The Case For "Fawn Freckles," Summer’s Prettiest Makeup Trick

As spotted on everyone from Hailey Bieber to Zoë Kravitz.

by Emma Stout

Let’s be honest: faux freckles used to be easy to spot (pun very much intended). Those copy-pasted dots, probably done with a brown marker, weren’t fooling anyone — especially people who actually have freckles.

On TikTok, those who grew up covering their natural spots with makeup weren’t exactly thrilled to see them come back as a trend. Still, there’s something about warm weather that makes faking a few hours in the sun too tempting to resist.

Over the past few years, while TikTok debates about authenticity and ownership have swirled, faux freckles have undergone a facelift. Makeup artists are leaning into underpainting techniques —  enter: “fawn freckles,” a soft, layered take that feels more sun-kissed than stamped on. Ahead, everything to know about the trend that’s all over celebrity makeup mood boards.

What Are “Fawn Freckles”?

Much to the chagrin of people with natural freckles, the faux kind aren’t going anywhere — they’re just getting less obvious. Fawn freckles drop the dark brown dots for something lighter and warmer, living in that tawny, soft-brown range. Coquette, romantic, and more cottagecore than beachy, they give the effect of skin that’s been outside just long enough to pick up a little color, like you just gallivanted through a field and came back glowing.

Placement is tighter and more intentional. Most of the pigment stays concentrated across the bridge of the nose, with a light scattering onto the inner cheeks and barely anything beyond that. The dots themselves are irregular in size with blurred edges and varied in color for extra dimension. And, as a bonus, fawn freckles softly contour the nose, drawing attention to the center of the face without harsh sculpting.

The appeal lies in today’s obsession with “natural” makeup — or, at least, the illusion of it. No one is actually doing less, but everyone wants it to look like they are. So the fawn technique blends into the skin, breaking up a uniform base and reading more like natural texture than something placed on top of foundation.

How To Try The Look

If you’re saving freckles for the end of your makeup routine, that’s where you’re going wrong. With the fawn trend, it’s less about what you’re using and more about technique. That said, freckle pens work especially well — the liquid consistency gives you more flexibility. The key is to apply earlier, keep the placement intentional, and think in layers.

After skin care but before foundation, tap on a first pass across the bridge of the nose, keeping it denser through the center of the face and letting the dots fall off naturally onto the cheeks.

Then, go back in with a darker second layer — that way, you’re building variation instead of one flat tone. When you apply your makeup base over everything, it softens the pigment, which is what makes the spots look like they’re coming through rather than sitting on top of the skin.

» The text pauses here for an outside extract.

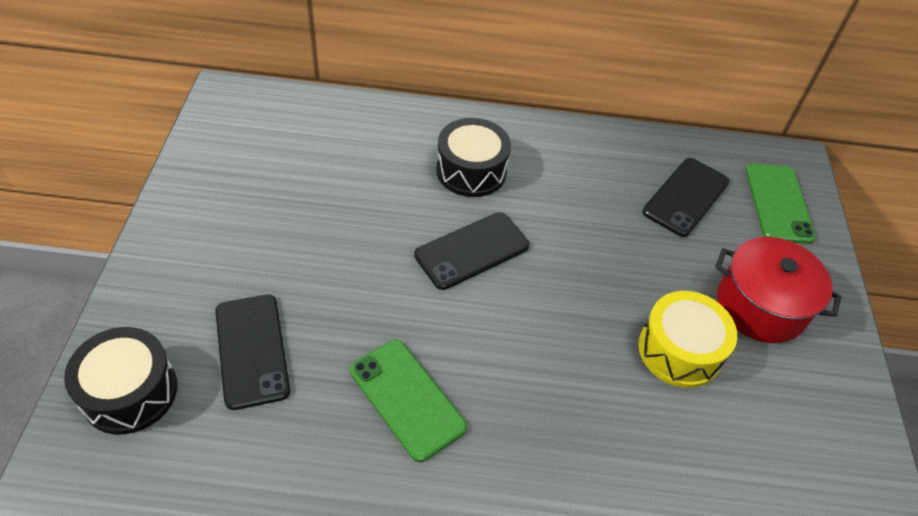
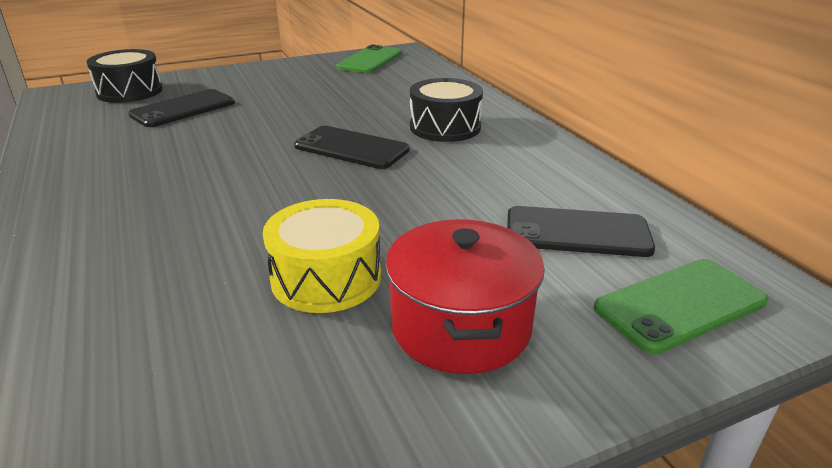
camera: 65 degrees right, 20 degrees down
green phone [350,339,467,462] -> green phone moved to [337,45,402,73]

If you’d rather do them over makeup, just make sure it’s before setting powder. You need a bit of slip to tap and diffuse the freckles so nothing looks stamped on. The same idea applies: layer lightly, keep the placement tight, and don’t try to get the dots perfect. The result? Summer-ready skin that has just enough dimension — the kind of faux freckles that are a lot harder to argue with.